Em uma das entradas de seu ensaio-diário Aqui, América Latina publicado em 2010, Ludmer recorda uma conversa mantida com a poeta Tamara Kamenszain sobre a produção poética argentina contemporânea. Kamenszain mostra-se surpresa com sua própria falta de recursos para ler a poesia de seus contemporâneos e atribui a isso uma maneira toda particular que o tratamento do tempo presente ganha nos poemas que anda lendo. Ao comentar especificamente um poema de Roberta Iannamico, revela ficar estupefata porque diz não reconhecer senhas de entrada para a leitura do poema que, por sua vez, parece prescindir de determinadas leis de invenção para “trabalhar com um presente cru, sem concessões nem mediações”. Essa descrição dá a Ludmer a impressão de que tal poesia é ‘antiliterária’ e, embora Kamenszain concorde que muitos leitores de poesia não a reconheceriam como tal, sugere que talvez o poema de Iannamico não possa ser considerado poético exatamente porque mantém um distanciamento em relação ao que damos por certo o que seria o literário poético, pois não há ali nenhuma ideia ou metáfora, não se pode encontrar nele nada “profundo”, ao contrário “fica apenas o banal, as nimiedades do presente…a experiência…mas não uma experiência profunda, importante”. A descrição de Kamenszain parece rejeitar a repulsa ao poema ao mesmo tempo em que demonstra certo encantamento desconfiado dessa nova condição. A esse efeito ambíguo Ludmer responde que é possível pensar a produção contemporânea como um “gesto de saída da literatura e de estar ao mesmo tempo dentro dela, um gesto de fora-dentro”

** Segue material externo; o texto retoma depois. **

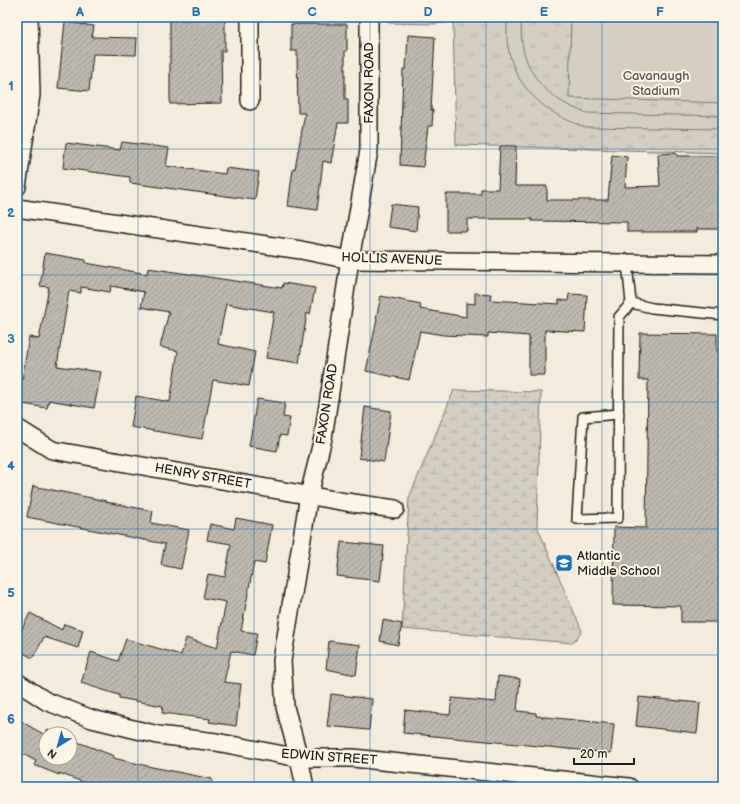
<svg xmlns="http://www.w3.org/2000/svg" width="740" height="804" viewBox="0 0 740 804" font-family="'Balsamiq Sans',sans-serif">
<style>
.grass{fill:url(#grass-tufts);stroke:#78756e}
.wetland{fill:url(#wetland-marsh);stroke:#78756e}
.pitch{fill:#d3cec1;stroke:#78756e}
.building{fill:url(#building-hatch);stroke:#1c1c1c}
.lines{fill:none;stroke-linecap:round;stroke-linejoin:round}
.lane-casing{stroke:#1c1c1c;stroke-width:12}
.street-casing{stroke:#1c1c1c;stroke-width:20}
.lane{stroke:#fcf5e5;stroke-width:9}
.street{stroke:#fcf5e5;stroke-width:17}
.grid{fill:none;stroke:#1f6fb2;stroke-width:1;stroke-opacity:0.55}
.labels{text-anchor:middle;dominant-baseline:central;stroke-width:4;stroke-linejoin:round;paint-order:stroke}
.park-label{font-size:13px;fill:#53514e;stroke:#fcf5e5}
.street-label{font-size:13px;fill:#1c1c1c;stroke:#fcf5e5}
.poi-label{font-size:13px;fill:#1c1c1c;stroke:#fcf5e5;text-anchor:start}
.neatline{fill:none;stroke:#1f6fb2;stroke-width:1.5}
.grid-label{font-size:13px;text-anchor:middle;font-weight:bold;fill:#1f6fb2}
</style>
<defs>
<pattern id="grass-tufts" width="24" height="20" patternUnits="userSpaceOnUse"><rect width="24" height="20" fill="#d3cec1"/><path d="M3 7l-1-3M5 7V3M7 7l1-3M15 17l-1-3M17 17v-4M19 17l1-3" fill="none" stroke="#b5b0a5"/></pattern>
<pattern id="wetland-marsh" width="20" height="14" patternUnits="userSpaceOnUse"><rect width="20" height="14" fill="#d3cec1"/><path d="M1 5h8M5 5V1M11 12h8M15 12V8" fill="none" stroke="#b5b0a5"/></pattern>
<pattern id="building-hatch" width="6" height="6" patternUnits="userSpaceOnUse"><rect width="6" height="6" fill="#beb9ae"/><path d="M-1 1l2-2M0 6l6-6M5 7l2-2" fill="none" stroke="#a39e95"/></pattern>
</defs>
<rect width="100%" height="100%" fill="#f3ecdd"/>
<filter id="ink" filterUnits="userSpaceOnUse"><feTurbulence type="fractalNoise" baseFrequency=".025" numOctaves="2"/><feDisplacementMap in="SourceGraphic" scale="8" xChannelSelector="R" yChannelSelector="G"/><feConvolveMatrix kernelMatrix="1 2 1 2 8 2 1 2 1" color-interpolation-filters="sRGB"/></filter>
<g filter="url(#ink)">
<path class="grass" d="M388 17H723V153L456 145 453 22 433 24 388 23Z"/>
<path class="wetland" d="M454 390 541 392 537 526 582 631 573 643 402 629 409 498Z"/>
<g class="pitch">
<path d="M508 17H522C516 65 543 99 587 113L723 116V129L586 127C536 112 500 72 508 17Z"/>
<path d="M571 17H723V103L569 98Z"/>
</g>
<g class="building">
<path d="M225 19V51H221L222 103 170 104V20Z"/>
<path d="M65 22 94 26 92 37 137 38 136 55 93 54 89 91 58 88Z"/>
<path d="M291 24H347V51H345V99H348V123H338L331 163 323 161 317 210 288 206 293 169H295L305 113H298L297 51H291Z"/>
<path d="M408 35 435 37 431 110H433L432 126H428L423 167 400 165 403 69H406Z"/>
<path d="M122 142 169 148 166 166 225 174 226 168 259 172 255 200 130 183V177L63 168 66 143 120 150Z"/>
<path d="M500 146H516L515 186H547V200H608L612 155 627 157 625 187 660 186 658 154 676 153 677 156H723V229H697V232H627V222L532 221V219H467V231H446V194H481V189H498Z"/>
<path d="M391 204 418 207 416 231 388 227Z"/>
<path d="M45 253 86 260V263L147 274 148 268 282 288 283 283 315 288 310 314 307 313 299 363 266 358 274 312 226 304 218 344 255 352 249 386 213 380 202 439 131 427 136 396 170 402 178 351 160 347 169 312 141 307 144 292 111 286 110 292 81 287V293L69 291 57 366 101 372 94 408 49 400 47 408 17 403V379L22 380 29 337 39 339 49 287 40 286Z"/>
<path d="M475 293 491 294 490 300 559 304V300L568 301 569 294 587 295 585 332 545 330V375H529V336L488 333V337L443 335 420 331 409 380 366 371 377 319H376L381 296 421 304 420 309 466 317V303L475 304Z"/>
<path d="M640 333 717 334V351H723V622H681V606L613 605 614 527 646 528 648 380H639Z"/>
<path d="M257 399 285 403 283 417 290 418 287 436 280 435 277 451 249 446Z"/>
<path d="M365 407 391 411 384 462 359 458Z"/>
<path d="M33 486 106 501V502L153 511 151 523 189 530 181 569 161 565 165 544 27 517Z"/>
<path d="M236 518 272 525 265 564 254 562 241 631 257 633 253 655 231 651 224 682 241 684 236 726 209 722 210 719 162 713 163 706 119 698V695L81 683 91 652 118 661 126 639 181 655 186 638 217 648 226 602 203 598 208 574 225 577 231 544 207 540 210 524 234 529Z"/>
<path d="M341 542 384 546 380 581 337 576Z"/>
<path d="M30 613 62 630 64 624 83 630 78 648 44 637 33 658 17 650V639Z"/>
<path d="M383 620 402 624 398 645 380 641Z"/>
<path d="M329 641 360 645 356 675 326 669Z"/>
<path d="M498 676 520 679 517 711 536 713V716L614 724 611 753 403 733 405 710 450 715 452 698 496 702Z"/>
<path d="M331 694 372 699 369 730 327 726Z"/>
<path d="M639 697 700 703 697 733 636 726Z"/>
<path d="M17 719 45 735 47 730 57 734H46V758H70V739L114 756 113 758 152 767 212 779 211 787H96L59 773V775L34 765 36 761 17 751Z"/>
</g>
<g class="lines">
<defs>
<g id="lane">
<path d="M631 303 652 308 723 315"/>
<path d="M619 414 583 417 577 519 618 518 619 317 631 303 627 263"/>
</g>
<g id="street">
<path d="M250 101V17"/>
<path d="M17 187 31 95 29 17"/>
<path d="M17 208 301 250 350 260 723 264"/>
<path d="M17 428 52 450 346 502 395 509"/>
<path d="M17 682 46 701 92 719 158 735 216 742 299 758H353L629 787"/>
<path d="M305 787 299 758 285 707 282 661 309 495 323 438 350 260 369 150V17"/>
</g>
</defs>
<use href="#lane" class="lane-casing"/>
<use href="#street" class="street-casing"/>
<use href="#lane" class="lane"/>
<use href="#street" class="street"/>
</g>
</g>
<path class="grid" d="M138 17V787M254 17V787M370 17V787M486 17V787M602 17V787M17 149H723M17 275H723M17 402H723M17 529H723M17 655H723"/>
<defs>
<symbol id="school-square" viewBox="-11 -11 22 22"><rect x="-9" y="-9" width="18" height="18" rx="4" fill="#1f6fb2" stroke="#fcf5e5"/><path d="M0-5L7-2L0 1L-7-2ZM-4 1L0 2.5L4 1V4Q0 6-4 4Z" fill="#fff"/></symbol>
</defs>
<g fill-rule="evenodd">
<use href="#school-square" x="554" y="553" width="20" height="20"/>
</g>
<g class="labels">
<g class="park-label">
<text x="656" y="76">Cavanaugh<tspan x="656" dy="15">Stadium</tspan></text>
</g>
<g class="street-label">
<text transform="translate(369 83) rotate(-90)">FAXON ROAD</text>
<text transform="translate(392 259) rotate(2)">HOLLIS AVENUE</text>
<text transform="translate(327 404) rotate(-81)">FAXON ROAD</text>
<text transform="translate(203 476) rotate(10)">HENRY STREET</text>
<text transform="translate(329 757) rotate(4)">EDWIN STREET</text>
</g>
<g class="poi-label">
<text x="577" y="556">Atlantic<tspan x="577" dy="15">Middle School</tspan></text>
</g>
</g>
<rect width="740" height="804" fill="none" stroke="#fcf5e5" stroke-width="44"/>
<g transform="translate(58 746) rotate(217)"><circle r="19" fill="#fcf5e5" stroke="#a29e95"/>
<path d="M0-3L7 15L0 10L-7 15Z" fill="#1f6fb2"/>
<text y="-6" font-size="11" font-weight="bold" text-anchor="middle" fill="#1c1c1c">N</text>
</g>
<path d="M574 758v6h60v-6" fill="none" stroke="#1c1c1c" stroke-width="2"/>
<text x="580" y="758" font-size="12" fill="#1c1c1c" stroke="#fcf5e5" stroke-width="3" paint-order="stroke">20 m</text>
<rect x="22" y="22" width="696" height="760" class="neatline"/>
<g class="grid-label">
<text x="80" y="16">A</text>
<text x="196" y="16">B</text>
<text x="312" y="16">C</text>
<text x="428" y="16">D</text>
<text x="544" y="16">E</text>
<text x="660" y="16">F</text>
<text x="11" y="90">1</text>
<text x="11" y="217">2</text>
<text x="11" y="343">3</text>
<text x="11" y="470">4</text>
<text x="11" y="597">5</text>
<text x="11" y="723">6</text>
</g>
</svg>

A ideia central dessa literatura não literária é, portanto, a inespecificidade, como já apontou outra argentina, Florencia Garramuño. Dissolvendo-se as condições que delineavam para a arte moderna sua autonomia, a arte contemporânea inscreve-se em uma inespecificidade que complica as antigas certezas que estabeleciam limites entre a ficção e a realidade, a vida e a arte, o autor e o narrador, a arte e a não-arte.

Isso torna mais fácil a recepção do leitor diante de obras como Delegado Tobias de Ricardo Lísias, em que narrador e performance autoral parecem indistintas, ou a hexalogia do norueguês Karl Ove Knausgaard, cuja banalidade da memória do narrador que tem o próprio nome do autor descreve com riqueza de detalhes a textura de um cereal matinal ou a marca dos produtos de limpeza dos quais o personagem-autor se vale para realizar uma faxina.

É claro que há sempre a opção por identificar nossa época com o final dos tempos e reconhecer a idiotia para classificar toda a arte contemporânea. A ambivalência sempre pode perder para o desdém: isso é literatura? Não seria possível, como sugere Ludmer, pensar que estamos vivendo a era de um literário não literário, uma literatura que está saindo de si, na direção de novas formas de criação? Se a resposta for sim, poderíamos, sem culpa, nos divertir e renovar nossas chaves de leitura, para aceitar a surpresa e a estupefação provocada por essas novas narrativas e acolher o estranhamento de sua inespecificidade.

A meu ver, apenas essa segunda opção torna possível interpretar o que Ludmer chama de “drástica operação de esvaziamento”, sem apelar para os diagnósticos apocalípticos que preveem (mais uma vez) o fim do literário. Afinal, a inespecificidade pode ser o indício de um rearranjo das formas de composição narrativa.

Nesse sentido, a literatura contemporânea também lança ao leitor um convite para constituir uma comunidade disposta a conceder a inversão dos clichês mais comuns sobre o presente, lançando seu olhar em uma nova direção, pois embora tudo pareça ruína, pode também ser construção.